The metrics indicate that the custom pipeline performs not very well on the DED21 dataset. The VAD error rate is relatively low (although it could be even lower), so VAD does not seem to be the problem. The metrics for speaker change detection (`seg_`) also show an acceptable performance of the pipeline. However, the diarization metrics (`der`, `d_cov`, `d_pur`) signal that the speaker embeddings or the clustering performed inadequately.

In [29]:
for i, sample in enumerate(dataset):
    reference = convert_rttm_annotation(load_speech_sequence(DATA_DIR, DATASET, i))
    hypothesis = convert_rttm_annotation(load_speech_sequence(os.path.join("results", "pyannote"), DATASET, i))
    print(f"Sample {i}:")
    for met in metrics.keys():
        print(f"{met}: {metrics[met](reference, hypothesis)}")

Sample 0:
der: 0.35585114806017526
d_cov: 0.9542816997557668
d_pur: 0.6853093627762681
d_map: {'SPEAKER_00': 'Marijnissen', 'SPEAKER_01': 'Kaag', 'SPEAKER_03': 'Rutte', 'SPEAKER_04': 'Hoekstra'}
vad_err: 0.04241646872525815
seg_pre: 0.18085106382978725
seg_rec: 0.7727272727272727
seg_cov: 0.599764734004743
seg_pur: 1.0
Sample 1:
der: 0.3851063358440405
d_cov: 0.9198759029869336
d_pur: 0.6738817274239243
d_map: {'SPEAKER_00': 'Kaag', 'SPEAKER_01': 'Klaver', 'SPEAKER_02': 'Marijnissen', 'SPEAKER_03': 'Burger', 'SPEAKER_04': 'Rutte', 'SPEAKER_05': 'Wilders'}
vad_err: 0.025117412494461443
seg_pre: 0.2084942084942085
seg_rec: 0.8571428571428571
seg_cov: 0.616670700847178
seg_pur: 0.9999999999999998


For the pyannote pipeline, the metrics suggest a much better and adequate performance. The VAD error rate is very low, whereas the speaker change detection metrics are comparable to the ones for the custom pipeline.

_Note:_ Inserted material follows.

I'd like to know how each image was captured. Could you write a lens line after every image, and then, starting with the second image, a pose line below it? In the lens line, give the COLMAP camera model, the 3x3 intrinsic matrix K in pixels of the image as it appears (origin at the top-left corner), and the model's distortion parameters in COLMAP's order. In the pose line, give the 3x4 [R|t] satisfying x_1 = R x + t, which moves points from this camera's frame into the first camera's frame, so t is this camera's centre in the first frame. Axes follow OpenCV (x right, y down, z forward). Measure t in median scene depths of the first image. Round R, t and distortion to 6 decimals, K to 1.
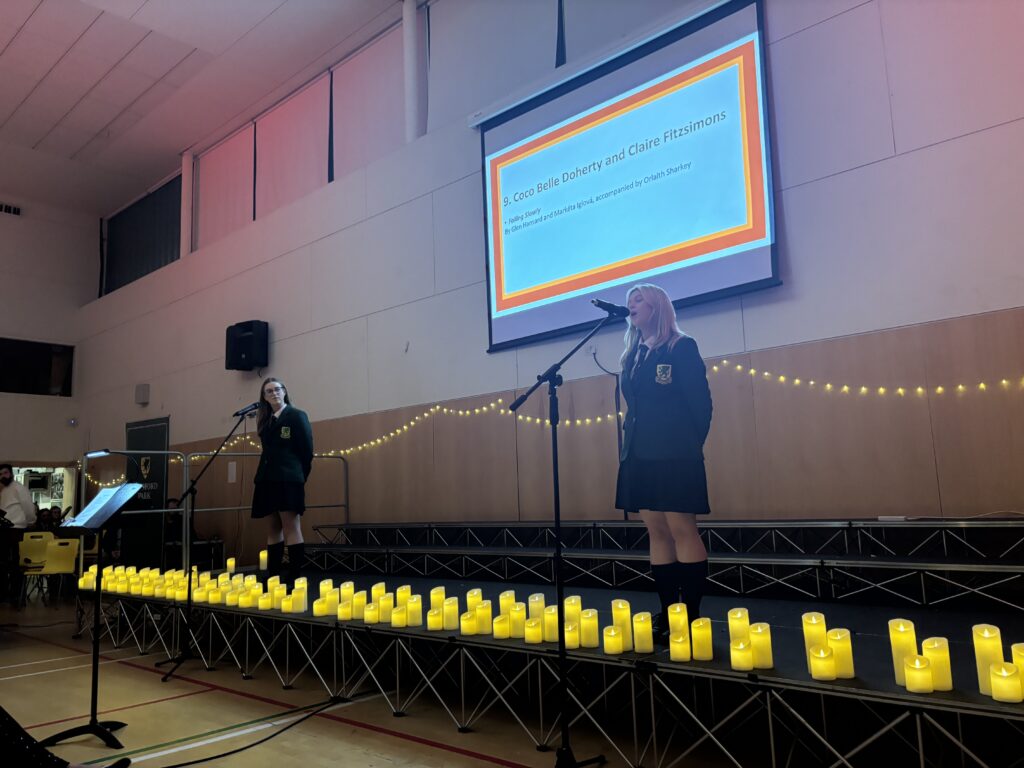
lens RADIAL K [[782.0, 0, 512.9], [0, 782.0, 386.3], [0, 0, 1]] dist [0.039940, -0.036463]
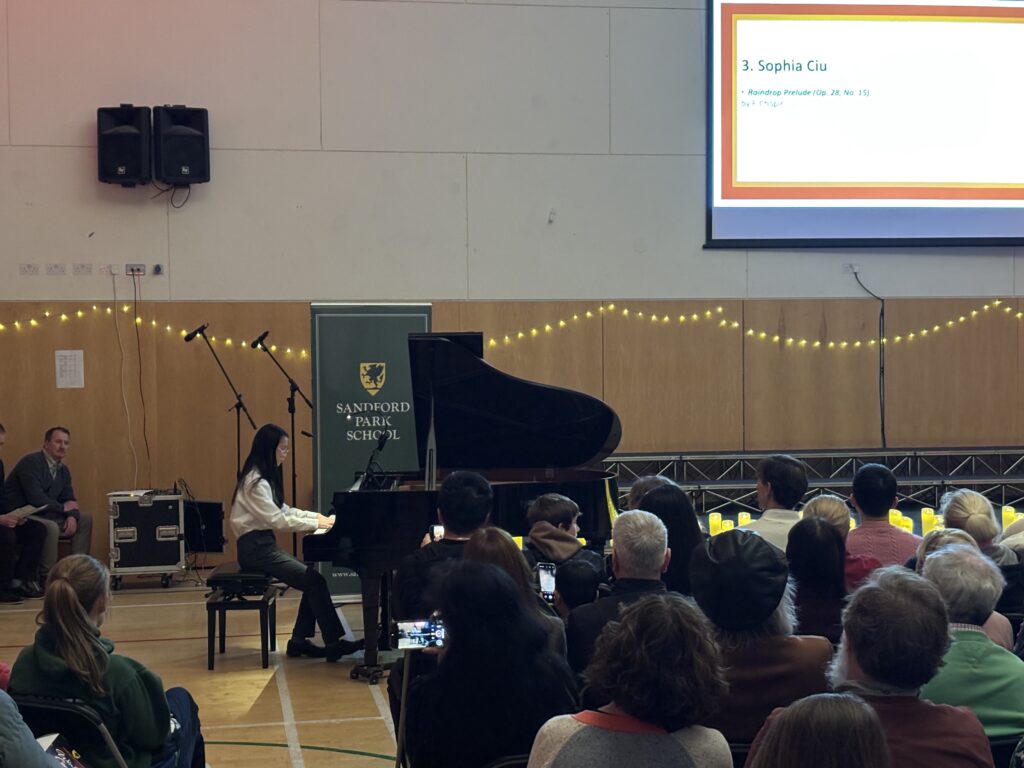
lens RADIAL K [[1641.4, 0, 509.0], [0, 1641.4, 389.0], [0, 0, 1]] dist [0.153118, 0.000000]
pose [[0.598167, 0.010100, 0.801308, -2.057658], [-0.125870, 0.988693, 0.081499, -0.016481], [-0.791424, -0.149611, 0.592675, 0.160211]]
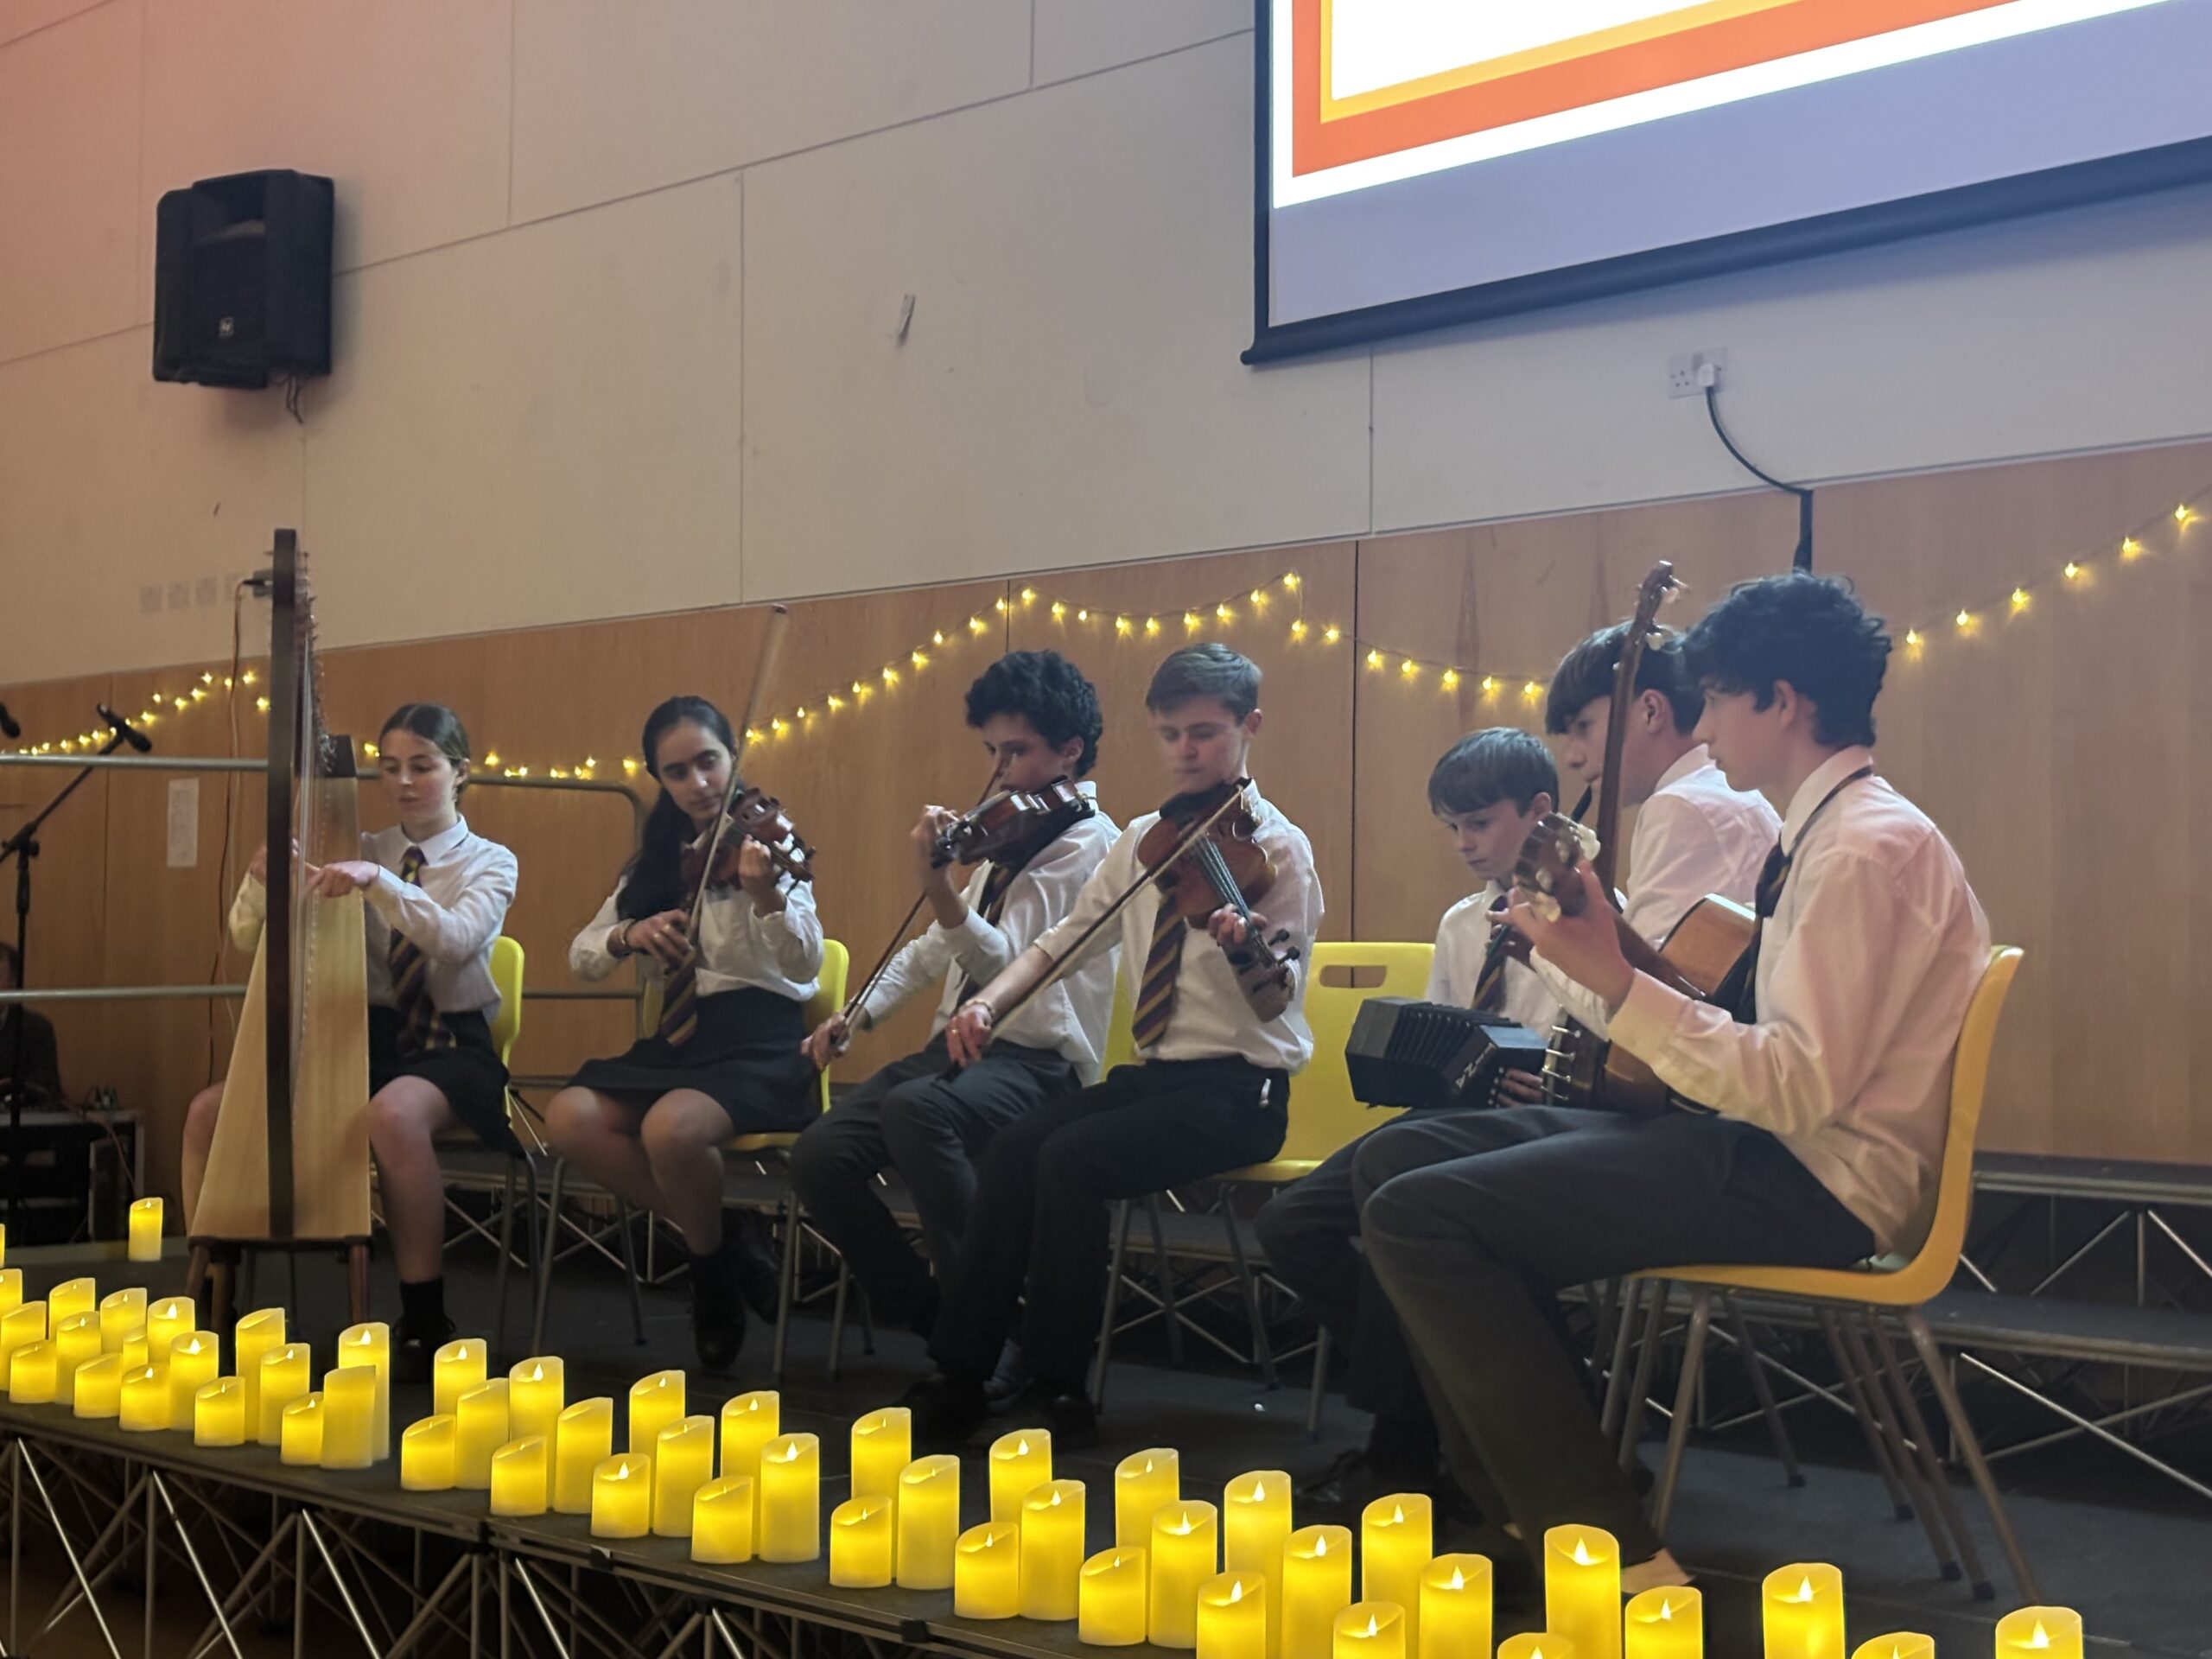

The speaker diarization metrics indicate moderate performance, suggesting that the embedding and clustering worked much better than for the custom pipeline. The higher coverage compared to the purity suggests that the pipeline slightly oversegments the speech signal (i.e., it merges multiple reference speaker into one hypothesized speaker). This can be explained by the lower number of detected speakers compared to the reference.